Careers with higher long-term salary prospects are given a higher score.
- Crusade factor. How much is this career about saving the world? How well does it match my own personal crusade for a fairer and just society?
Careers with a higher ‘crusade factor’ are given a higher score.
- Education quality. Some careers on my shortlist may need a brand new formal education; whereas with others, I could attempt self schooling. Also, various institutions differ in their quality of education, and this disparity is reflected in this metric.
I have given a higher score to career paths where I expect the depth, breadth and structure of education to be superior. I have also given a low score to self-schooling — as I have a strong preference for institutional education over self-education.
- Ease of finding first job. If I switch to an entirely unfamiliar field I may find it harder to waltz effortlessly into a new job.
The easier the process of finding the first job, the higher the score.
- Conversion time. How long will the switch take?
A shorter conversion time is given a higher score.
- Conversion cost. This ranges from expensive Masters courses to cheap self schooling.
This metric assumes that cheaper is better and gives cheaper options a higher score.
- Career flexibility. Once I commit, am I locking myself into this choice or does it keep my avenues open?
The greater the perceived flexibility of a career path, the higher the score under this metric.
- Comfort zone. Some career paths could push me quite far from my comfort zone of architecture and construction.
This metric attempts to measure my level of comfort for each of the career paths. The greater the perceived comfort, the higher the score.
Charting it up
I used a simple radar chart to visualise my spreadsheet (using the Google Sheets chart tool and a bit of Photoshop). I was expecting the chart to highlight one or perhaps two winning career possibilities, scoring higher than the others on some or most of the metrics.
This was my first version of the chart:
Bingo?… Well, not really.
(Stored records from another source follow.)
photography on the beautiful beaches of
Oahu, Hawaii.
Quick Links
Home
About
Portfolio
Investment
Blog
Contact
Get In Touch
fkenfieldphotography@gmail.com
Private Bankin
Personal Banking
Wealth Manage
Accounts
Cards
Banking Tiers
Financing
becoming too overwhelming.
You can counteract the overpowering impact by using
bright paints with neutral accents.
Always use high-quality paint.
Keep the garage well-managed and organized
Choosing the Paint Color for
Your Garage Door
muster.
Having done all this work, frankly, I did not feel any more enlightened than I had been before starting the exercise. Every one of my six paths did well on some metrics but not so well on others, so overall all of them seemed pretty equivalent. How was I to choose just one option?
Then a thought came:
“These quality metrics are actually not equal at all. Even though I chose them myself, some are much more important to me than others.”
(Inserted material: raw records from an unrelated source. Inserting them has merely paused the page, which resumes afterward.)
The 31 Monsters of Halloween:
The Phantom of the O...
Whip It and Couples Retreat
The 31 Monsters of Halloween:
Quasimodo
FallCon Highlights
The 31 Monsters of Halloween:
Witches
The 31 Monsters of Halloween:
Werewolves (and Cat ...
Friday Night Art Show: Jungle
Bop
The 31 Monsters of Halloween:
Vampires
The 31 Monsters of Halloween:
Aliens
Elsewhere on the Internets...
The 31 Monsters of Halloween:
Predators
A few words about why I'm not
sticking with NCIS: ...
So I revised the original spreadsheet to include a factor of importance, by allocating each of my metrics a number ranging between 1(not very important) and 10 (extremely important) to establish a hierarchy between them, and changing the scores accordingly:
The result was this weighted chart:
Bingo! Doesn’t one path immediately jump out at you?..
…Shortly after this exercise I found myself applying for a MSc in Human-Computer Interaction Design at City University.
But wait, wasn’t there some jiggery-pokery involved here? How reliable or well-researched were my original assumptions? Wasn’t my scoring a bit simplistic and one-dimensional — and perhaps even inaccurate? (See note ***)
Yeah, yeah, all of the above. Mine was a pretty crude solution — or an approximate model, as Don Norman would have more elegantly put it. However, despite its crudeness, this solution proved good enough for what I needed it to do: it helped me make a decision by cutting through the clutter of bewilderingly complex choices.
*** A note on the ‘crusade factor’ metric:
Since creating that chart, I have discovered much more about the power of UX as a tool for changing the world for the better, including projects such as fempower.tech and the Thomson Reuters’ Foundation Climate Project, after a visit to the inspiring City University HCID Design For Good Conference earlier this year. I know now that UX can open the door to a brilliantly broad range of projects and jobs to choose from, many of which are well aligned with my own personal crusade. So I am now even more convinced that I am making the right decision by choosing UX.